Hace años, cuando una muchacha casadera aprendía a hacer el café sabroso, se le decía que ya se podía casar. Por supuesto, esto no significa que su suegra no encontrara su café demasiado flojo, o demasiado dulce…sin que esas críticas fueran directamente hacia el café.
El principal problema de dar con el “café ideal” es entender nuestras pequeñas cafeteras italianas. Dicen quienes saben, que hay que llenar la base hasta que el agua quede exactamente por debajo de la válvula de seguridad, y llenar el filtro hasta el borde, presionando ligeramente. También es importante vigilar el punto de hervor, pues un café quemado es imposible de tomar.
Por otra parte, si el descuido pasa a niveles superiores, puedes sentir un ruido que te causará un preinfarto, y al llegar a la cocina verás que el café se ha convertido en arte, y decora tus paredes y techo, en formas abstractas y dificilísimas de limpiar.

> **TAREA**
En el texto sobre el café, ¿hasta qué punto hay que llenar de agua la base de la cafetera italiana?

> **DATOS PROPORCIONADOS**
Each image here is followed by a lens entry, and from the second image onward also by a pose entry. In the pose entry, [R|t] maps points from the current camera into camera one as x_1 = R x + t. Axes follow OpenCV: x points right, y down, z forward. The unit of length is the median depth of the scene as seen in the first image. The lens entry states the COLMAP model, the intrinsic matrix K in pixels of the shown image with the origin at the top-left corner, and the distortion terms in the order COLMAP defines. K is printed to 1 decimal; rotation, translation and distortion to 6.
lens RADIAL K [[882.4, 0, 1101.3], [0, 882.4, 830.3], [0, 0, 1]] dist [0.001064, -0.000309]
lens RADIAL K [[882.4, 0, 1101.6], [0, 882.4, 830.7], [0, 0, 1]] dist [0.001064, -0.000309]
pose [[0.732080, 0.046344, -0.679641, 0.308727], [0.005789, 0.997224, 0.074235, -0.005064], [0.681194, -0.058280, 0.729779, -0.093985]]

...

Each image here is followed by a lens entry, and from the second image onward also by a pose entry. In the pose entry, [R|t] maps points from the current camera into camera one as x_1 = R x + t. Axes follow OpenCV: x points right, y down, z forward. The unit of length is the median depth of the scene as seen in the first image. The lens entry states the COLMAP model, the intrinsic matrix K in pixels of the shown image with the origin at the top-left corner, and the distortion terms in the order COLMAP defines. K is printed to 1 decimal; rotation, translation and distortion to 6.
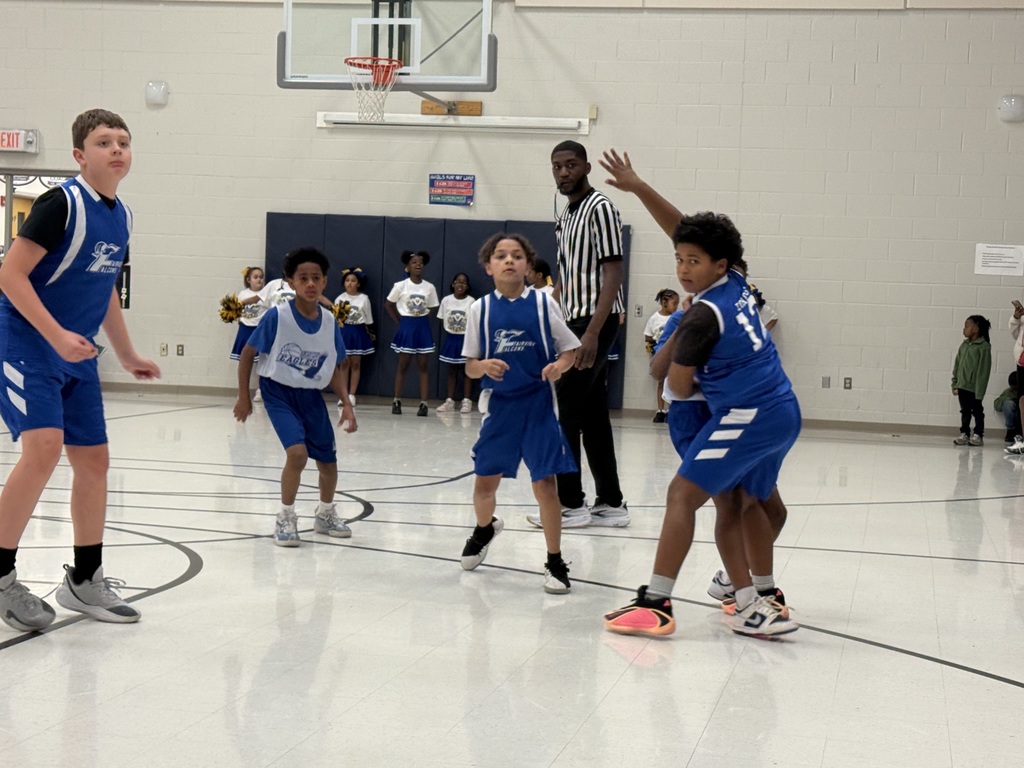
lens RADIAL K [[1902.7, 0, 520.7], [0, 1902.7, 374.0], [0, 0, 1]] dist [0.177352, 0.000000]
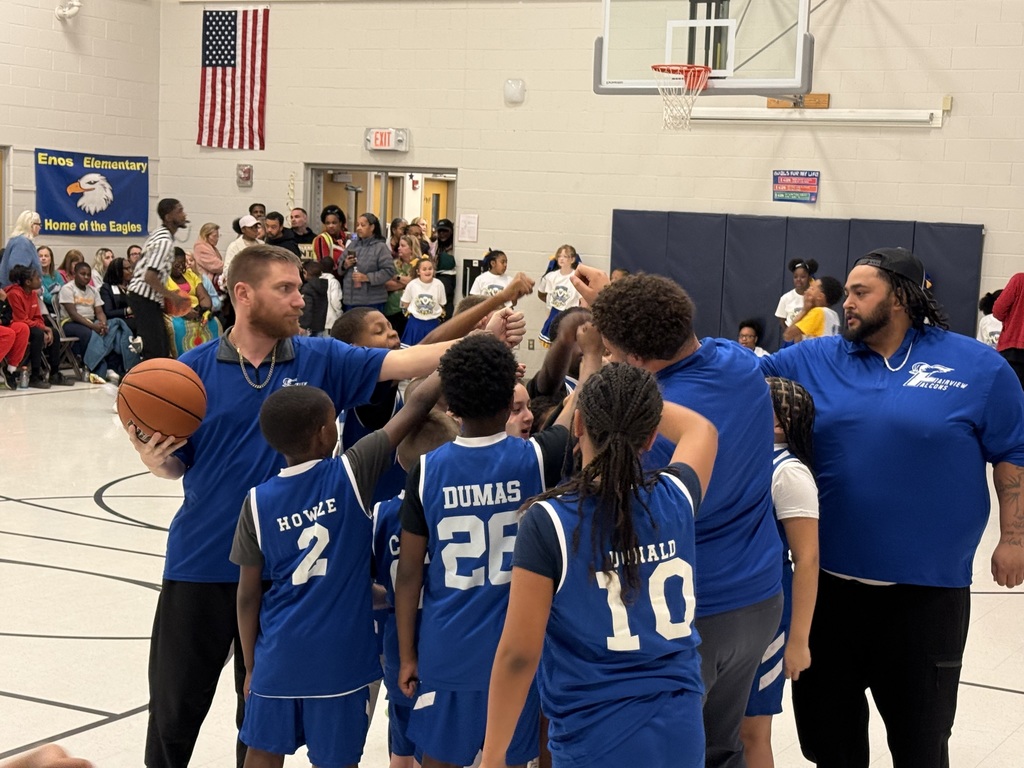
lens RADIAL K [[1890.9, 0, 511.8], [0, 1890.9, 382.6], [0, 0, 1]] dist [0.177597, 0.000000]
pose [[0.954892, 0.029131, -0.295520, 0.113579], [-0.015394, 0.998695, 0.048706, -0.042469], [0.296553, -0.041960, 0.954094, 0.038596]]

---

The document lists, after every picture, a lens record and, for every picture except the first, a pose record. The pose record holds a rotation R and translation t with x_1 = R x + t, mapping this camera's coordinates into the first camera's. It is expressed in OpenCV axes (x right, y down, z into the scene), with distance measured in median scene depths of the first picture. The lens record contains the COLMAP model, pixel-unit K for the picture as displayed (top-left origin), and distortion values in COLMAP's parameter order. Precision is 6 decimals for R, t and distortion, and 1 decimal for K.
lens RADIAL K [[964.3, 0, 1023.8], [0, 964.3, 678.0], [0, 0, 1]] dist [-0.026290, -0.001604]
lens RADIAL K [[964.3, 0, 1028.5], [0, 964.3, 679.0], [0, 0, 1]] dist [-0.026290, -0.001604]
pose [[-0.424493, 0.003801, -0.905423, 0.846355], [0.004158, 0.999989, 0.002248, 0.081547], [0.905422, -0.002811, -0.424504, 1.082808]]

> **SOLUCIÓN**
Hasta que el agua quede exactamente por debajo de la válvula de seguridad.